──────── Extrait du document ────────

Les autorités nigériennes ont dénoncé, le samedi dernier, l’accord militaire entre leur pays et les États-Unis d’Amérique.
« Le gouvernement du Niger, prenant en compte les aspirations et les intérêts de son peuple, décide, en toute souveraineté, de dénoncer avec effet immédiat l’accord relatif au statut du personnel militaire des États-Unis et des employés civils du département américain de la Défense sur le territoire de la République du Niger », a annoncé le Colonel-major Abdourahamane Amadou, porte-parole du Conseil National pour la Sauvegarde de la Patrie (CNSP), dans un communiqué lu à la télévision publique. Après cette décision, tout porte à croire que le Niger devrait renforcer son alliance militaire avec la Russie.
Comment vont réagir les USA qui ont dépensé des millions de dollars pour leur base de drones de la CIA à Agadez ?
Cette décision des autorités nigériennes fait suite à une rencontre de trois jours entre des officiels nigériens et une délégation américaine à Niamey.
«Le gouvernement du Niger tient à informer l’opinion nationale et internationale que les 12, 13 et 14 mars 2024, ses représentants, sous l’autorité de Son Excellence Ali Mahamane Lamine Zene, Premier ministre, ont eu une série de réunions de travail avec une délégation américaine composée de la Sous-secrétaire d’État aux affaires africaines, cheffe de délégation Mme Molly Phee ; du secrétaire d’État adjoint aux affaires internationales Dr Céleste Wallander ; du Commandant de l’Africom, le Général Michael E.Langley ; du Directeur adjoint de l’Afrique de l’ouest Skye Justice et de l’ambassadrice des États-Unis au Niger, Kathleen FitzGibbon», ajouté le porte-parole du CNSP, déplorant que l’arrivée de la mission américaine « n’a pas respecté les usages diplomatiques ».

────────

_Activité_.
Recopiez le passage du texte sur la dénonciation de l’accord militaire entre le Niger et les États-Unis, depuis « Les autorités nigériennes » jusqu’à « CIA à Agadez ? » inclus.

──────── Matériel fourni ────────

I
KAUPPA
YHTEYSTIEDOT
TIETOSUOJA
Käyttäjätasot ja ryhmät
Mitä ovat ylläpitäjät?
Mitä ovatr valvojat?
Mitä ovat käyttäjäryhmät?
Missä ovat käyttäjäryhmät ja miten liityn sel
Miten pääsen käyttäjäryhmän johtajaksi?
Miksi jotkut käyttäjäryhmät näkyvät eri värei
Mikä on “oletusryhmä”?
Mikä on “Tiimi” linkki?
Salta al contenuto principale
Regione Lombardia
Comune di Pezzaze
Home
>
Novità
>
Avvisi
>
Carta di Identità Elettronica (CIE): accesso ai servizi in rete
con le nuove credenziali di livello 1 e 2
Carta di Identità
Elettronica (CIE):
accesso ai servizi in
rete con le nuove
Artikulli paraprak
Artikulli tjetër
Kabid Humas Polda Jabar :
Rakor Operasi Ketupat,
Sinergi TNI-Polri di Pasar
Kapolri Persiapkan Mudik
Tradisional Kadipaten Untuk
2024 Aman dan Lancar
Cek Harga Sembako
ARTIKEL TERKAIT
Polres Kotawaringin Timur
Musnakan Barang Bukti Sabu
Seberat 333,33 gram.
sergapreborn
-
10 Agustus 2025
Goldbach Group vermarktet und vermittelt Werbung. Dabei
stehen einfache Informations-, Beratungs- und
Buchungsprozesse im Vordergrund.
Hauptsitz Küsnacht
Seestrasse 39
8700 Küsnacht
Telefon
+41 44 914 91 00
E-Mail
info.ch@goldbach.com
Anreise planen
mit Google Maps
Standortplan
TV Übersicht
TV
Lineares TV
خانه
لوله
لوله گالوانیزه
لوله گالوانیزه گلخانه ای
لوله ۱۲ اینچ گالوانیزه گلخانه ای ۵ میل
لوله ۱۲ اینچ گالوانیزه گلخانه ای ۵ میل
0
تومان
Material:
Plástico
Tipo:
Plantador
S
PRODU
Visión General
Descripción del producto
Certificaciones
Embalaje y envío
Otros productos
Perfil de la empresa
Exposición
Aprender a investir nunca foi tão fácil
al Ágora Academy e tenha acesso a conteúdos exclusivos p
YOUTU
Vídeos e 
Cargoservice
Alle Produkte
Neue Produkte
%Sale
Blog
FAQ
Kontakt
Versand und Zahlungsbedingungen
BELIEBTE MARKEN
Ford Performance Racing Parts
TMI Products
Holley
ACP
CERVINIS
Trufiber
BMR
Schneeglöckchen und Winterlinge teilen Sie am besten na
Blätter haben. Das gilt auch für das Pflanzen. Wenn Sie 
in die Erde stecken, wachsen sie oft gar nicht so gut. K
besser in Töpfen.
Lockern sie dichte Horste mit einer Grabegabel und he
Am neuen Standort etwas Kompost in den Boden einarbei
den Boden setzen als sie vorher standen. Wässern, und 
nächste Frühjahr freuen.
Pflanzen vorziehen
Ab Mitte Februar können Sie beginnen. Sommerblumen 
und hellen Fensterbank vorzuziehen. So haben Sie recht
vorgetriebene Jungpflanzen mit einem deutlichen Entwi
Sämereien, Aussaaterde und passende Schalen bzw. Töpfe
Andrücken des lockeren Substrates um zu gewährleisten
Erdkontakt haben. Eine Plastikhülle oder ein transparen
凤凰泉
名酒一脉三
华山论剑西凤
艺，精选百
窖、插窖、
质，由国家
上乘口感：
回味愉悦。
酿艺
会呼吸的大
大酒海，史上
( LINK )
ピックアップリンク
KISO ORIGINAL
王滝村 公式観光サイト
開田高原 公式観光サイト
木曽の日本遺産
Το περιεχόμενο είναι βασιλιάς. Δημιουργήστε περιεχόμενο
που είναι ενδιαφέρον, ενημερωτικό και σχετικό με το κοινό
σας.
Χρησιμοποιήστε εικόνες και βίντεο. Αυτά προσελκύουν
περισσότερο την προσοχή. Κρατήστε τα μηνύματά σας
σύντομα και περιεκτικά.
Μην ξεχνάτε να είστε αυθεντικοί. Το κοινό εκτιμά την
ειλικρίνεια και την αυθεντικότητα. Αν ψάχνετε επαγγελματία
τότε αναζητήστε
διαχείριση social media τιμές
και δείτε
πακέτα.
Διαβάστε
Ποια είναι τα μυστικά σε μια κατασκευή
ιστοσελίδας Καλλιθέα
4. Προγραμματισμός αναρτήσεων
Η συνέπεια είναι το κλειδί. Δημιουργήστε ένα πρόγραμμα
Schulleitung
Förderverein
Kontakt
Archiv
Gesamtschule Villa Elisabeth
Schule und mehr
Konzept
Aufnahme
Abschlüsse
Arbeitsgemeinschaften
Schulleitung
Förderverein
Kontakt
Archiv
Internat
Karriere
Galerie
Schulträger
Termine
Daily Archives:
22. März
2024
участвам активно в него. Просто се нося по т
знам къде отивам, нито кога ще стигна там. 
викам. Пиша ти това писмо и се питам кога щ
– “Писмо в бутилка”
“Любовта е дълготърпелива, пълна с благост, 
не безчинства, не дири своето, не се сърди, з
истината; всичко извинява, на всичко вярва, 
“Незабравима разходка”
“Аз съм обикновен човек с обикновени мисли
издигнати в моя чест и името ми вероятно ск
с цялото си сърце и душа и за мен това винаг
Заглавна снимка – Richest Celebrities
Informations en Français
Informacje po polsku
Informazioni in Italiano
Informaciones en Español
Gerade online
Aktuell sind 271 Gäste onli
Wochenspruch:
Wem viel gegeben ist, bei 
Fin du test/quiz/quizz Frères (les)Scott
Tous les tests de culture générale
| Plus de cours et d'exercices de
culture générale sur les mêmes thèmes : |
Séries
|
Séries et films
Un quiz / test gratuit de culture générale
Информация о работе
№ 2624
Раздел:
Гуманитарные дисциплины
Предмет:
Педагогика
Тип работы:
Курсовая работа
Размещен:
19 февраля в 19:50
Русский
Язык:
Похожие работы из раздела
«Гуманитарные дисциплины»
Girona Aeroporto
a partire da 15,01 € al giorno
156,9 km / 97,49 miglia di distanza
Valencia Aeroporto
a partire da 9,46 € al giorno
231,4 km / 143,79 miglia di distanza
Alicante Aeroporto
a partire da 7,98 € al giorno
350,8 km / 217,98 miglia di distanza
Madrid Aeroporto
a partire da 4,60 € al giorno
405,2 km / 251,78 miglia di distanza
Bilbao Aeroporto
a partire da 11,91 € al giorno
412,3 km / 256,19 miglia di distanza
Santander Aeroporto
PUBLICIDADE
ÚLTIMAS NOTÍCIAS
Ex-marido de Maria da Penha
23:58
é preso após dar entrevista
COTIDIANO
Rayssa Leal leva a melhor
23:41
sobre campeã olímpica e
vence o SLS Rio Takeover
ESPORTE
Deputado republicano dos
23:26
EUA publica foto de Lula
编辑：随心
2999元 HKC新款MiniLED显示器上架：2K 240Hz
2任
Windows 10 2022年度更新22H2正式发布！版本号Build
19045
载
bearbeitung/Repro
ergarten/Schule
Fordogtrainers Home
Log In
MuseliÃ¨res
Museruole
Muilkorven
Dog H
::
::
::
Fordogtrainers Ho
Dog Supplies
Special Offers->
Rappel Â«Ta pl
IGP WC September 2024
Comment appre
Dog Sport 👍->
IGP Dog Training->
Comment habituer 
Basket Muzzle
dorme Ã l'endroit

────────

_Corrigé_.
Les autorités nigériennes ont dénoncé, le samedi dernier, l’accord militaire entre leur pays et les États-Unis d’Amérique.
« Le gouvernement du Niger, prenant en compte les aspirations et les intérêts de son peuple, décide, en toute souveraineté, de dénoncer avec effet immédiat l’accord relatif au statut du personnel militaire des États-Unis et des employés civils du département américain de la Défense sur le territoire de la République du Niger », a annoncé le Colonel-major Abdourahamane Amadou, porte-parole du Conseil National pour la Sauvegarde de la Patrie (CNSP), dans un communiqué lu à la télévision publique. Après cette décision, tout porte à croire que le Niger devrait renforcer son alliance militaire avec la Russie.
Comment vont réagir les USA qui ont dépensé des millions de dollars pour leur base de drones de la CIA à Agadez ?